Give the data below as a Markdown table with the columns Row and Line, numbering each line and leaving out blank lines.

SUPPLIED RECORDS: Begin

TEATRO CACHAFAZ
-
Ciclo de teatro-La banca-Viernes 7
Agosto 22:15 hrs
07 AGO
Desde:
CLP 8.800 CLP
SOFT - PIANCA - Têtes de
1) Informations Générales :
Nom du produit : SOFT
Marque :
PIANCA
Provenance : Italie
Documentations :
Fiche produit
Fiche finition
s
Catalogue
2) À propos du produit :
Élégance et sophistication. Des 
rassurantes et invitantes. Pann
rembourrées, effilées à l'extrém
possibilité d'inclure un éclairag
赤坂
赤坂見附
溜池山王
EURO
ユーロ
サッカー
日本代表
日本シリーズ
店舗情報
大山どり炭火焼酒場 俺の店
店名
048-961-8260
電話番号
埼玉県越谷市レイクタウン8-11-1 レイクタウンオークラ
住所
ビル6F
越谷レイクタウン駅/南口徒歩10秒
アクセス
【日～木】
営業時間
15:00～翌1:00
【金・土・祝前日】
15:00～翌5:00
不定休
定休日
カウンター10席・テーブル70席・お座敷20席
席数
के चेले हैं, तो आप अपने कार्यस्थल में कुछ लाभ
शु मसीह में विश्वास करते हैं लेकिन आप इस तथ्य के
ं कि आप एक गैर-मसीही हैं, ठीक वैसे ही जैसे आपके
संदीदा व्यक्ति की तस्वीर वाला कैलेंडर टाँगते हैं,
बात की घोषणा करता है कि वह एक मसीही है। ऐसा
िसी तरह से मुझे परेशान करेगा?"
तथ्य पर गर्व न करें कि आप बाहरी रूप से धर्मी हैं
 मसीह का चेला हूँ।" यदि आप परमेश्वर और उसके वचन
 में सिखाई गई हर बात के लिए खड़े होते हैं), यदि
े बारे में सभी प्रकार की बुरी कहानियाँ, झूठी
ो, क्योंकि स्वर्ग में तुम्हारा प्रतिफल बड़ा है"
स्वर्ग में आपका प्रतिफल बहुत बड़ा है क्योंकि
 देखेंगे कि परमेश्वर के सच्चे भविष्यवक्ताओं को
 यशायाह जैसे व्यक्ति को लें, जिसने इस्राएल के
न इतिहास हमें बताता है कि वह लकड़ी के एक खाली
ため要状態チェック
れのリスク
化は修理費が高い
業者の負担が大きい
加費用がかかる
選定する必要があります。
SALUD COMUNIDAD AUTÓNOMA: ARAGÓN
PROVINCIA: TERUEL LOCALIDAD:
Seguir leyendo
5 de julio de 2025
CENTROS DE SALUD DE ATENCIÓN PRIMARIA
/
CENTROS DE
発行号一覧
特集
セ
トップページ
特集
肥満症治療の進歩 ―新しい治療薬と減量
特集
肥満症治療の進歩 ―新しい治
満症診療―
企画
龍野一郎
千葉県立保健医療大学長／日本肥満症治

SUPPLIED RECORDS: End

RESULT OF THIS EXERCISE>
| Row | Line |
|---|---|
| 1 | TEATRO CACHAFAZ |
| 2 | - |
| 3 | Ciclo de teatro-La banca-Viernes 7 |
| 4 | Agosto 22:15 hrs |
| 5 | 07 AGO |
| 6 | Desde: |
| 7 | CLP 8.800 CLP |
| 8 | SOFT - PIANCA - Têtes de |
| 9 | 1) Informations Générales : |
| 10 | Nom du produit : SOFT |
| 11 | Marque : |
| 12 | PIANCA |
| 13 | Provenance : Italie |
| 14 | Documentations : |
| 15 | Fiche produit |
| 16 | Fiche finition |
| 17 | s |
| 18 | Catalogue |
| 19 | 2) À propos du produit : |
| 20 | Élégance et sophistication. Des  |
| 21 | rassurantes et invitantes. Pann |
| 22 | rembourrées, effilées à l'extrém |
| 23 | possibilité d'inclure un éclairag |
| 24 | 赤坂 |
| 25 | 赤坂見附 |
| 26 | 溜池山王 |
| 27 | EURO |
| 28 | ユーロ |
| 29 | サッカー |
| 30 | 日本代表 |
| 31 | 日本シリーズ |
| 32 | 店舗情報 |
| 33 | 大山どり炭火焼酒場 俺の店 |
| 34 | 店名 |
| 35 | 048-961-8260 |
| 36 | 電話番号 |
| 37 | 埼玉県越谷市レイクタウン8-11-1 レイクタウンオークラ |
| 38 | 住所 |
| 39 | ビル6F |
| 40 | 越谷レイクタウン駅/南口徒歩10秒 |
| 41 | アクセス |
| 42 | 【日～木】 |
| 43 | 営業時間 |
| 44 | 15:00～翌1:00 |
| 45 | 【金・土・祝前日】 |
| 46 | 15:00～翌5:00 |
| 47 | 不定休 |
| 48 | 定休日 |
| 49 | カウンター10席・テーブル70席・お座敷20席 |
| 50 | 席数 |
| 51 | के चेले हैं, तो आप अपने कार्यस्थल में कुछ लाभ |
| 52 | शु मसीह में विश्वास करते हैं लेकिन आप इस तथ्य के |
| 53 | ं कि आप एक गैर-मसीही हैं, ठीक वैसे ही जैसे आपके |
| 54 | संदीदा व्यक्ति की तस्वीर वाला कैलेंडर टाँगते हैं, |
| 55 | बात की घोषणा करता है कि वह एक मसीही है। ऐसा |
| 56 | िसी तरह से मुझे परेशान करेगा?" |
| 57 | तथ्य पर गर्व न करें कि आप बाहरी रूप से धर्मी हैं |
| 58 |  मसीह का चेला हूँ।" यदि आप परमेश्वर और उसके वचन |
| 59 |  में सिखाई गई हर बात के लिए खड़े होते हैं), यदि |
| 60 | े बारे में सभी प्रकार की बुरी कहानियाँ, झूठी |
| 61 | ो, क्योंकि स्वर्ग में तुम्हारा प्रतिफल बड़ा है" |
| 62 | स्वर्ग में आपका प्रतिफल बहुत बड़ा है क्योंकि |
| 63 |  देखेंगे कि परमेश्वर के सच्चे भविष्यवक्ताओं को |
| 64 |  यशायाह जैसे व्यक्ति को लें, जिसने इस्राएल के |
| 65 | न इतिहास हमें बताता है कि वह लकड़ी के एक खाली |
| 66 | ため要状態チェック |
| 67 | れのリスク |
| 68 | 化は修理費が高い |
| 69 | 業者の負担が大きい |
| 70 | 加費用がかかる |
| 71 | 選定する必要があります。 |
| 72 | SALUD COMUNIDAD AUTÓNOMA: ARAGÓN |
| 73 | PROVINCIA: TERUEL LOCALIDAD: |
| 74 | Seguir leyendo |
| 75 | 5 de julio de 2025 |
| 76 | CENTROS DE SALUD DE ATENCIÓN PRIMARIA |
| 77 | / |
| 78 | CENTROS DE |
| 79 | 発行号一覧 |
| 80 | 特集 |
| 81 | セ |
| 82 | トップページ |
| 83 | 特集 |
| 84 | 肥満症治療の進歩 ―新しい治療薬と減量 |
| 85 | 特集 |
| 86 | 肥満症治療の進歩 ―新しい治 |
| 87 | 満症診療― |
| 88 | 企画 |
| 89 | 龍野一郎 |
| 90 | 千葉県立保健医療大学長／日本肥満症治 |